Anyway, John Crowe sees that his old mate is okay and usually brings him a bit of tucker, a couple of Vegemite and cheese sandwiches or a homemade rissole and a roast potato. Tommy eats like a bird anyway. John Crowe always brings in a packet of twenty Turf cigarettes and the book Tommy’s asked for. The librarian, Mrs Botherington, must think John Crowe is just about the best reader of things about nature in Yankalillee. He’s never explained to her that the books are for Tommy. She’s a bit prim to say the least and he doesn’t want to take any chances.
‘Mate, never know how people in this town think,’ he once said to me. ‘Maybe she’d reckon a bloke doing a stretch couldn’t be trusted with books. Can’t take no chances, if the little bloke couldn’t read, he’d go round the twist in there.’

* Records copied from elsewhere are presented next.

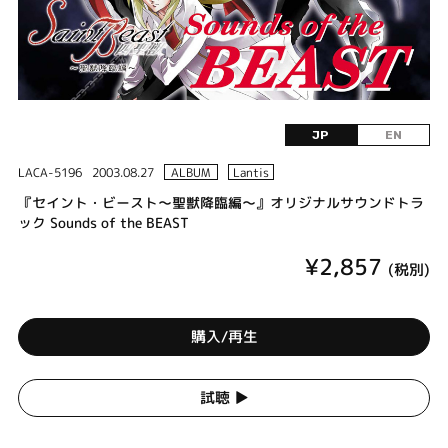
JP
EN
LACA-5196
2003.08.27
ALBUM
Lantis
『セイント・ビースト～聖獣降臨編～』オリジナルサウンドトラ
ック Sounds of the BEAST
¥2,857
(税別)
購入/再生
試聴 ▶︎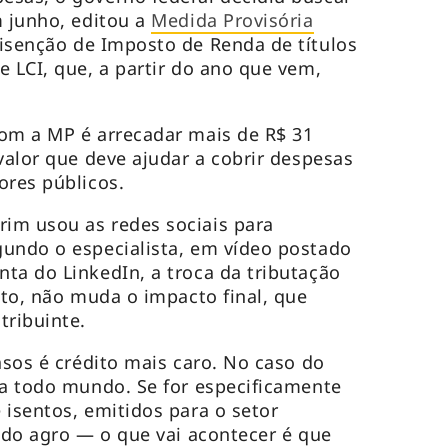
m junho, editou a
Medida Provisória
isenção de Imposto de Renda de títulos
e LCI, que, a partir do ano que vem,
com a MP é arrecadar mais de R$ 31
valor que deve ajudar a cobrir despesas
ores públicos.
im usou as redes sociais para
gundo o especialista, em vídeo postado
ta do LinkedIn, a troca da tributação
ito, não muda o impacto final, que
tribuinte.
asos é crédito mais caro. No caso do
ra todo mundo. Se for especificamente
 isentos, emitidos para o setor
r do agro — o que vai acontecer é que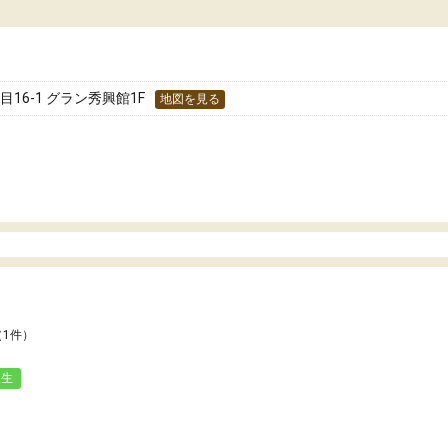
た！
分のペースで学びたい人や、集団授業が苦手
人には特におすすめできる塾だと思います。
16-1 グラン秀興館1F
地図を見る
（1件）
人生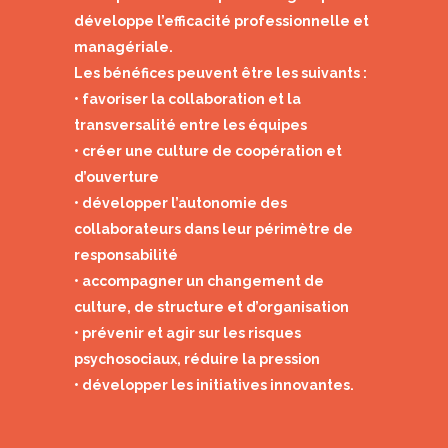
développe l’efficacité professionnelle et
managériale.
Les bénéfices peuvent être les suivants :
• favoriser la collaboration et la
transversalité entre les équipes
• créer une culture de coopération et
d’ouverture
• développer l’autonomie des
collaborateurs dans leur périmètre de
responsabilité
• accompagner un changement de
culture, de structure et d’organisation
• prévenir et agir sur les risques
psychosociaux, réduire la pression
• développer les initiatives innovantes.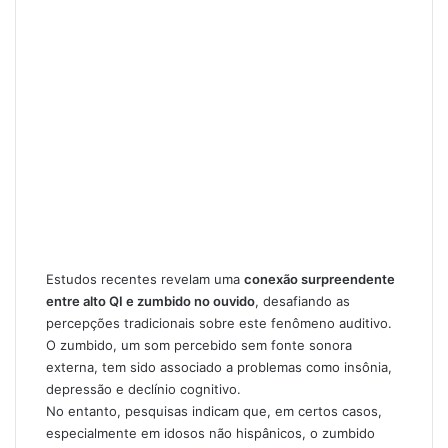
Estudos recentes revelam uma
conexão surpreendente
entre alto QI e zumbido no ouvido
, desafiando as
percepções tradicionais sobre este
fenômeno auditivo
.
O zumbido, um som percebido sem fonte sonora
externa, tem sido associado a problemas como insônia,
depressão e declínio cognitivo.
No entanto, pesquisas indicam que, em certos casos,
especialmente em idosos não hispânicos, o
zumbido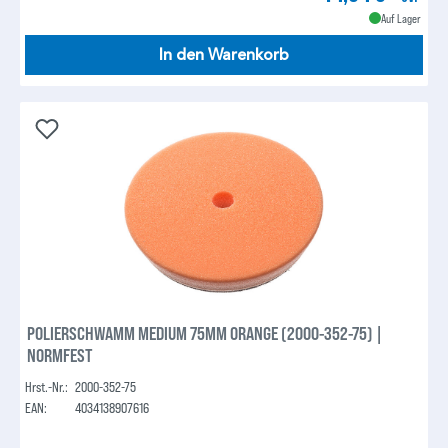
Auf Lager
In den Warenkorb
POLIERSCHWAMM MEDIUM 75MM ORANGE (2000-352-75) |
NORMFEST
Hrst.-Nr.:
2000-352-75
EAN:
4034138907616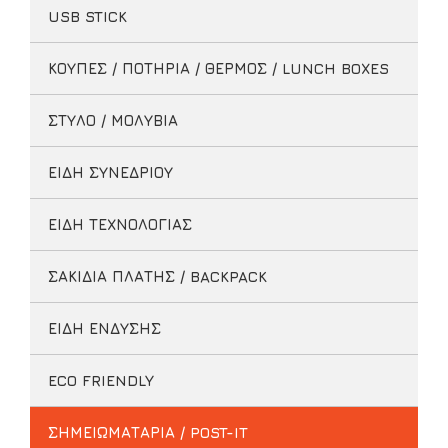
USB STICK
ΚΟΥΠΕΣ / ΠΟΤΗΡΙΑ / ΘΕΡΜΟΣ / LUNCH BOXES
ΣΤΥΛΟ / ΜΟΛΥΒΙΑ
ΕΙΔΗ ΣΥΝΕΔΡΙΟΥ
ΕΙΔΗ ΤΕΧΝΟΛΟΓΙΑΣ
ΣΑΚΙΔΙΑ ΠΛΑΤΗΣ / BACKPACK
ΕΙΔΗ ΕΝΔΥΣΗΣ
ECO FRIENDLY
ΣΗΜΕΙΩΜΑΤΑΡΙΑ / POST-IT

Tommy reads a book about, say, the various types of native grasses to be found in Australia and in the book will be a reference to another book about some aspect of flora and he’ll be onto it. John Crowe will then ask Mrs Botherington to get it in from the State Library in Melbourne. Sometimes she kicks up a stink but John Crowe’s got her twisted around his little finger and he looks after her little Morris Minor so she’ll usually make the effort. ‘I wouldn’t do it for anyone else, Mr Crowe, but I know your bushfire research is very valuable, one day perhaps you’ll write something we can be proud of?’
‘Sure thing, Mrs Bother,’ he’ll laugh, ‘Maybe a whole library to make you even busier, eh?’
When he told me this, he chuckled. ‘Last time I wrote something real serious was this heart I carved into the trunk of a Scribbly Gum and carved me initials and the initials of this sheila I was in love with, Elizabeth Logan.’
We were sitting down and he drew this heart in the dust at his feet with his finger and added the initials:
J.C.
L
E.L.
‘I got to kiss her once but that was about it. I used to dream about touching her tits but she’d never let me. She married some bloke over in
Bright and had seven kids, every one of them got plenty of what I got nothing of. There’s been a kid hanging on them beautiful boobs for bloody years.’
When we are in the bush together, John Crowe knows Tommy’s safe from the dreaded grog and, while they don’t say much, you can see them both sort of relaxing, enjoying being together, having a smoko next to a creek or laughing when they find a wombat hole or come across a veined sunorchid tucked away under an overhanging rock. Or they’ll be sitting on the bank of a river fishing, even John Crowe not chatting on for a change, the two of them watching a white-faced heron land in the reeds and, turning and grinning, sharing the moment, saying nothing but knowing something together only they know.
I’m the kid with the .22 rifle who tags along and who is being taught things. And a lot of what I’m being taught is about eucalyptus trees. ‘Know your eucalyptus and you’ll know your fire,’ Tommy says. I also do the rabbit shooting and an occasional fox. Sometimes the cow cockies ask us to cull the roos, but Tommy won’t, even when their numbers have grown to plague proportions.
‘It’s not them that’s grown to plague proportions, it’s us! Rabbits and foxes are vermin, introduced by the white settler. The kangaroo and the wallaby were here before us, fuck the sheep and the cattle. Far as I’m concerned the wildlife’s got the first right to the grass!’ I guess Tommy, like Mr Baloney before him, would never had made a living on the land, both too interested in allowing the wildlife to have a go at surviving after the white man cometh.